##### Data for this exercise
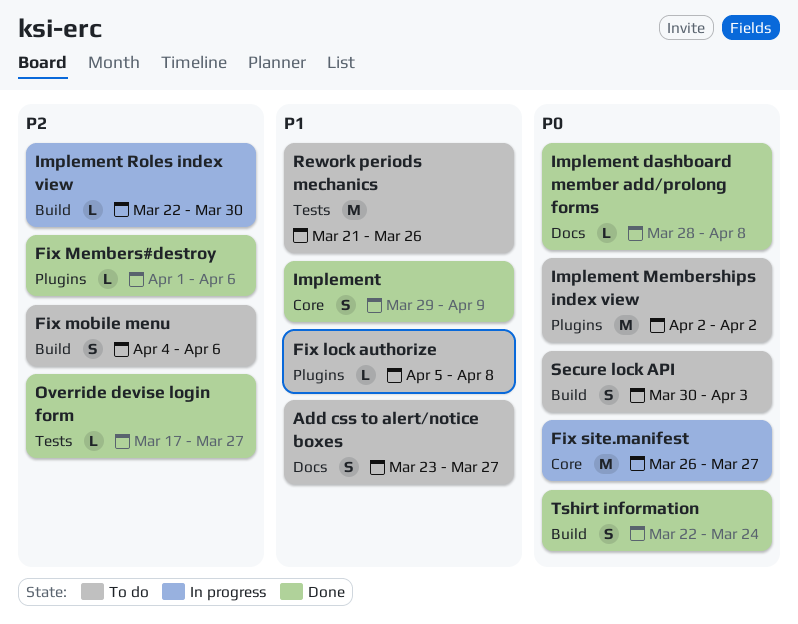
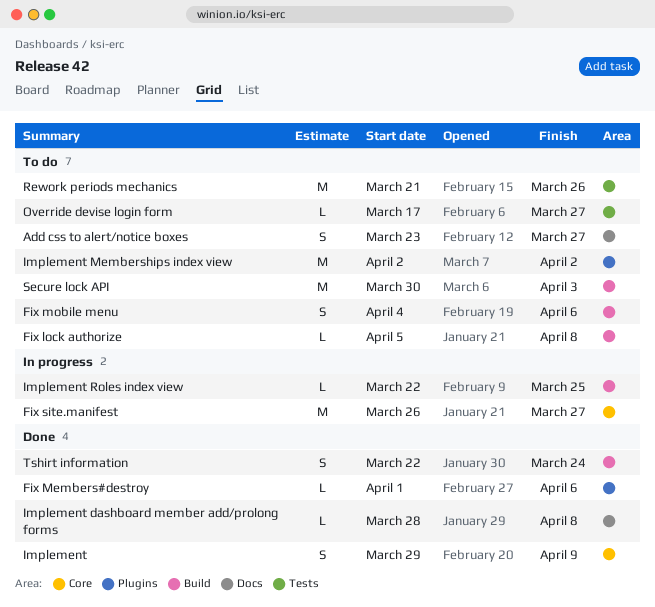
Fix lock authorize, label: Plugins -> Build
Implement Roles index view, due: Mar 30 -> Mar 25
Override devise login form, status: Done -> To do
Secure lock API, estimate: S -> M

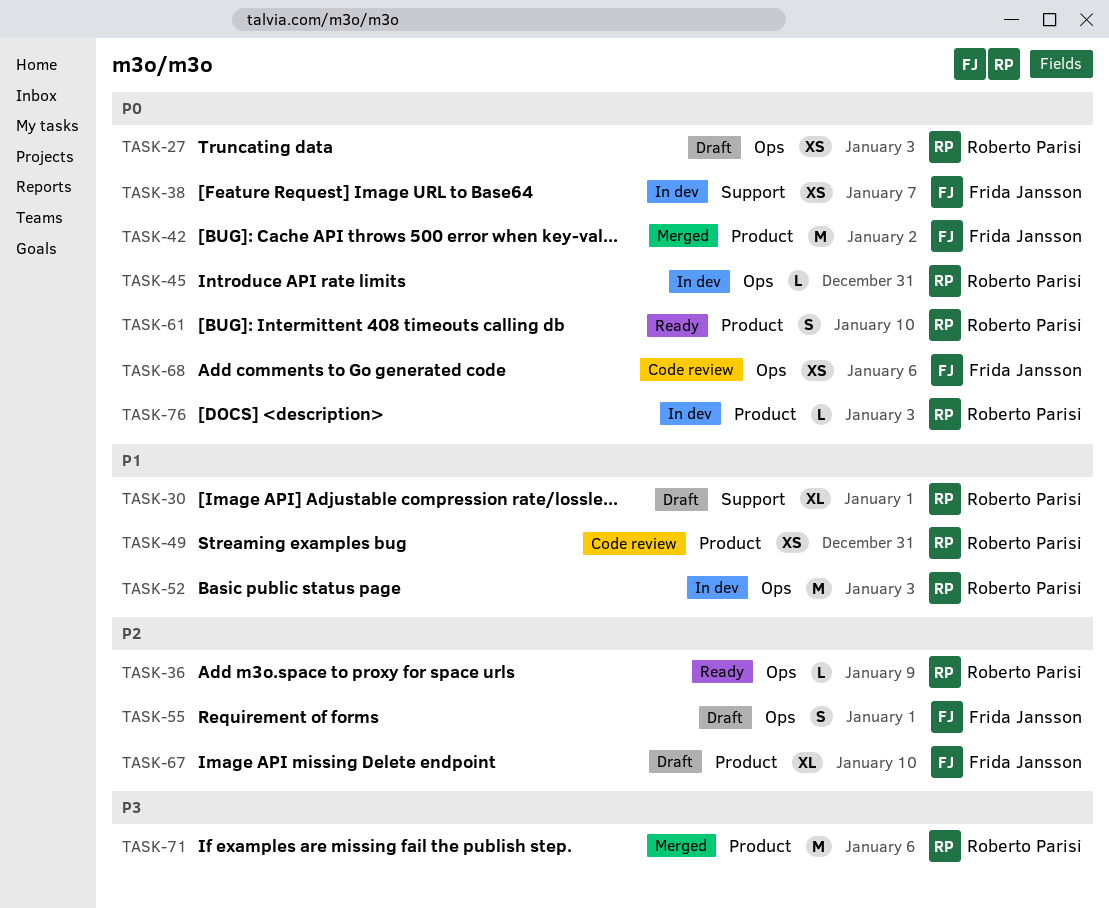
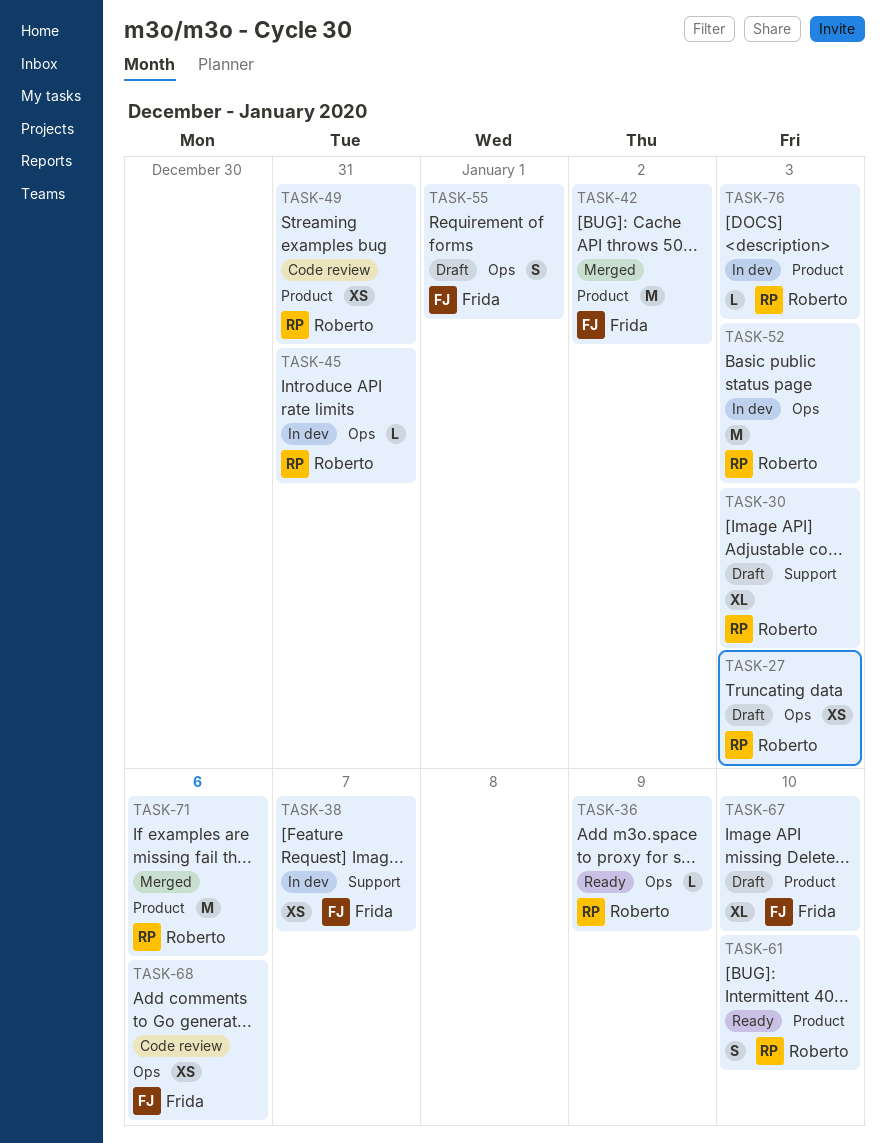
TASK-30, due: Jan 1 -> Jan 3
##########
▸ **Directions**: Repeat exactly, please: transcribe each entry and leave out the pictures.

▸ **Exercise answer**:
Fix lock authorize, label: Plugins -> Build
Implement Roles index view, due: Mar 30 -> Mar 25
Override devise login form, status: Done -> To do
Secure lock API, estimate: S -> M

TASK-30, due: Jan 1 -> Jan 3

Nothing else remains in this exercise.